If you think that CMOs are really on the social bandwagon, you might want to reconsider. A new study from BusinessNext Social (Mark Fidelman's new conference) says only one in five CMOs are social. Doesn't seem to bode well for the social enterprise, does it?

Is Your CMO Social?

Here's the gist of this top 20 list: some CMOs are more social than they were before, and the ones that aren't have at least tried it. But the reality is, we have a long way to go before most CMOs really get this social thing. And that means, organizations also have a long way to go.

The original list for this study was supposed to be the top 25 (which is what was done a year and a half ago, and falls in line with what was done with the Top 25 Online SharePoint Influencers). The study was done by going to the websites of the Fortune 100 and finding the CMO or, if one didn't exist, the head of marketing and/or communications.

After they were found, 50 hours of research was done taking into account metrics such as Twitter followers, retweet frequency, social engagement frequency, social mentions, KRED scores and Klout scores. Scores were then done in a secret Mark Fidelman formula.

Who made the list? You will recognize the brands: Google, SAP, IBM, Apple, GE, Microsoft, Exxon Mobile, etc … Who topped the list at #1? General Electric Company’s Beth Comstock (@bethcomstock), CMO and Senior Vice President. 

Following Comstock, we see:

  • 2. Google, Inc.’s Nikesh Arora (@nikesharora), Senior Vice President and Chief Business Officer
  • 3. Apple, Inc.’s Philip Schiller (@pschiller), Senior Vice President, Worldwide Product Marketing
  • 4. IBM’s Jon C. Iwata (@coastw), Senior Vice President, Marketing and Communications
  • 5. SAP’s Jonathan Becker (@jbecher), CMO
  • 6. Dell’s Karen Quintos (@KarenDellCMO), CMO
  • 7. Exxon Mobil Corporation’s Ken Cohen (@ken_cohen) Vice President of Public and Government Affairs
  • 8. Microsoft’s Chris Capossela (@chriscapossela), CMO
  • 9. Cisco Systems’ Blair Christie (@BlairChristie), Senior Vice President and CMO, Government Affairs,
  • 10. Raytheon’s Pam Wickham ( @PamWickham1) Vice President of Corporate Affairs and Communications

According to Fidelman, 76% of the Fortune 100 CMOs don't have a Twitter footprint at all, 15 of the executives have at least 100 subscribers on Facebook and only 12 have a Klout score greater than 30.

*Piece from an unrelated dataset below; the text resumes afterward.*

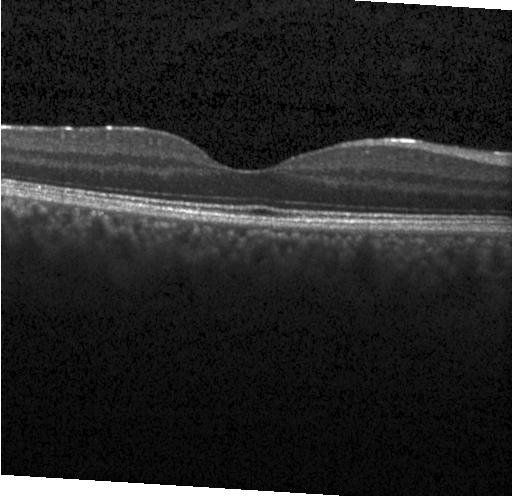

The scan shows no evidence of choroidal neovascularization, diabetic macular edema, or drusen.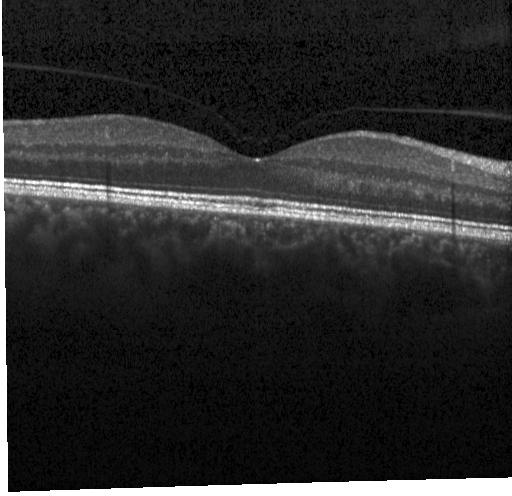
This B-scan demonstrates no choroidal neovascularization, diabetic macular edema, or drusen.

So what's the story? Why aren't more CMOs taking a page out of the social business playbook and jumping into social media? Fidelman thinks many are still working from the old playbook and hoarding. We still see this culture of keeping everything in-house. Some might say that it's because they are part of a public company and they need to play it safe, but there are public companies out there on social media — that's no longer a good excuse.

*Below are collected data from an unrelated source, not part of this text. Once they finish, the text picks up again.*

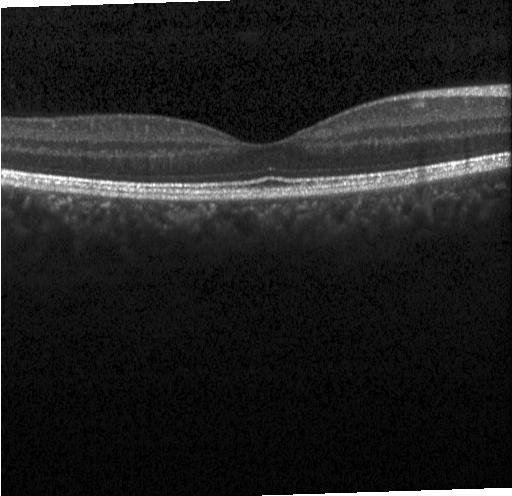
Macular OCT demonstrating no choroidal neovascularization, no diabetic macular edema, and no drusen.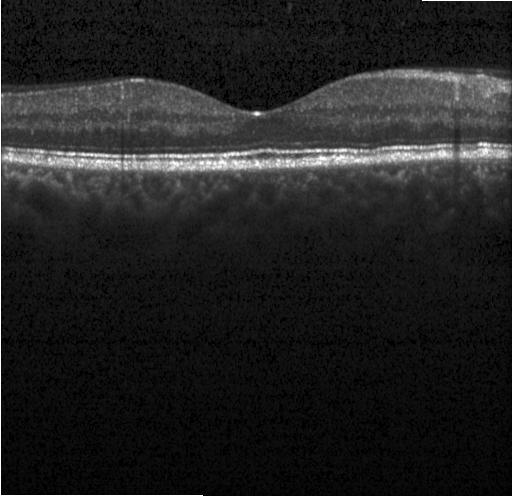
OCT line scan · centered on the fovea · Heidelberg Spectralis
Diagnosis: no choroidal neovascularization, no diabetic macular edema, and no drusen.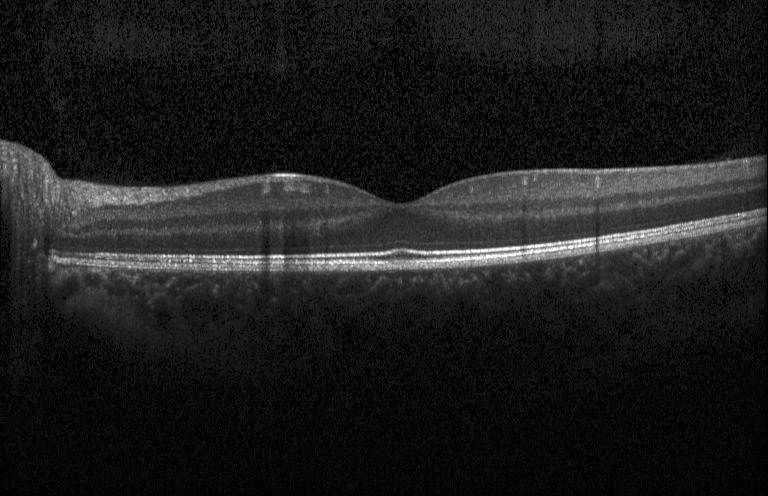 SD-OCT; OCT B-scan
The scan shows no CNV, DME, or drusen.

Where are the Top Social Brand's CMOs?

Here's an interesting question — how does this list compare with the list of the top social brands? Fidelman looked at the top social brands recently. Topping the list we saw Viacom, Disney, News Corporation, Zynga, Google, NBC, Microsoft, TimeWarner, Coke, P&G and the list goes on.

Where on that list does General Electric sit? Even more importantly, where on the Top Social CMOs list does Viacom sit? Coca-Cola? Zynga? They aren't on the Top 20 CMO list. Google, Microsoft and Cisco are on both — good to point out they are all IT firms. 

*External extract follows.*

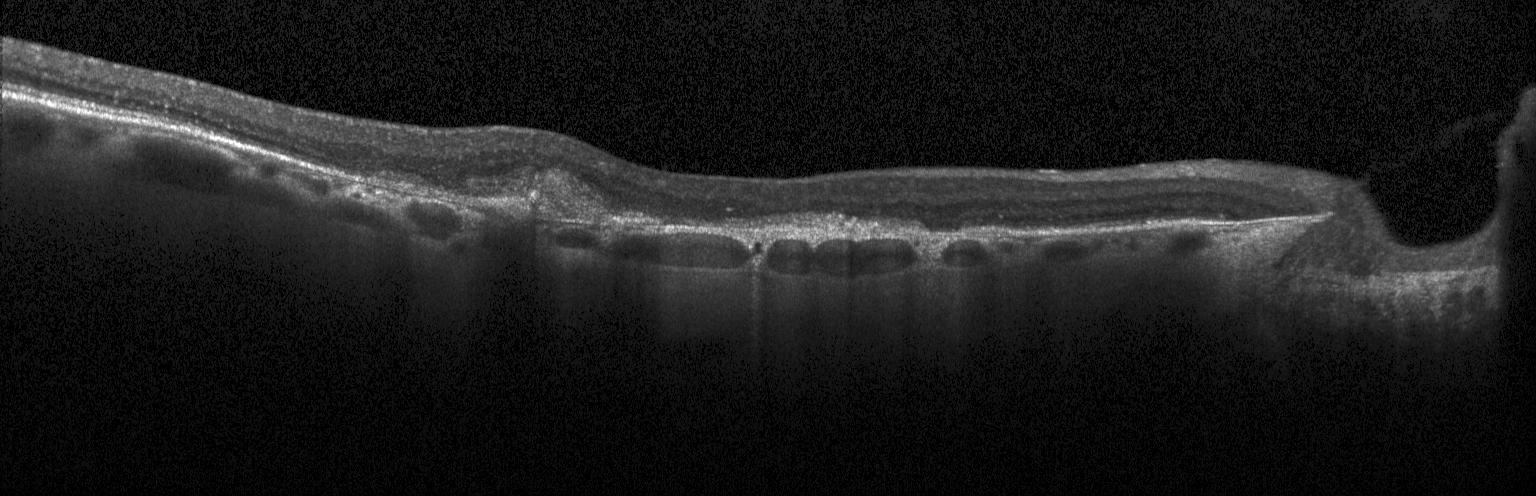

Heidelberg Spectralis OCT system; horizontal scan through the fovea; SD-OCT; OCT B-scan.
Choroidal neovascularization (CNV).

Who is Coke's CMO? It's Joseph V. Tripodi (Executive Vice President and Chief Marketing and Commercial Officer). Is he on Twitter? Yes (at least I think it's him) @JVTRIPODI — but his tweets are protected. And I only saw 2 tweets anyway and one follower. What about Viacom? I couldn't find a CMO, but I found Carl Folta — Executive Vice President, Corporate Communications. I couldn't find Folta on Twitter, I did find a LinkedIn profile (but it was private).

These are just two examples. What does it mean? You could suggest that it means many organizations are of the mindset that upper management does not have to be social for the organization to be social. That maybe they are just too busy to establish their own profile and engage with their communities. That's the job of the marketing department or the guys/gals who fall below the line of command. If that's true, I think there are many who would say that's crap — and Fidelman would agree.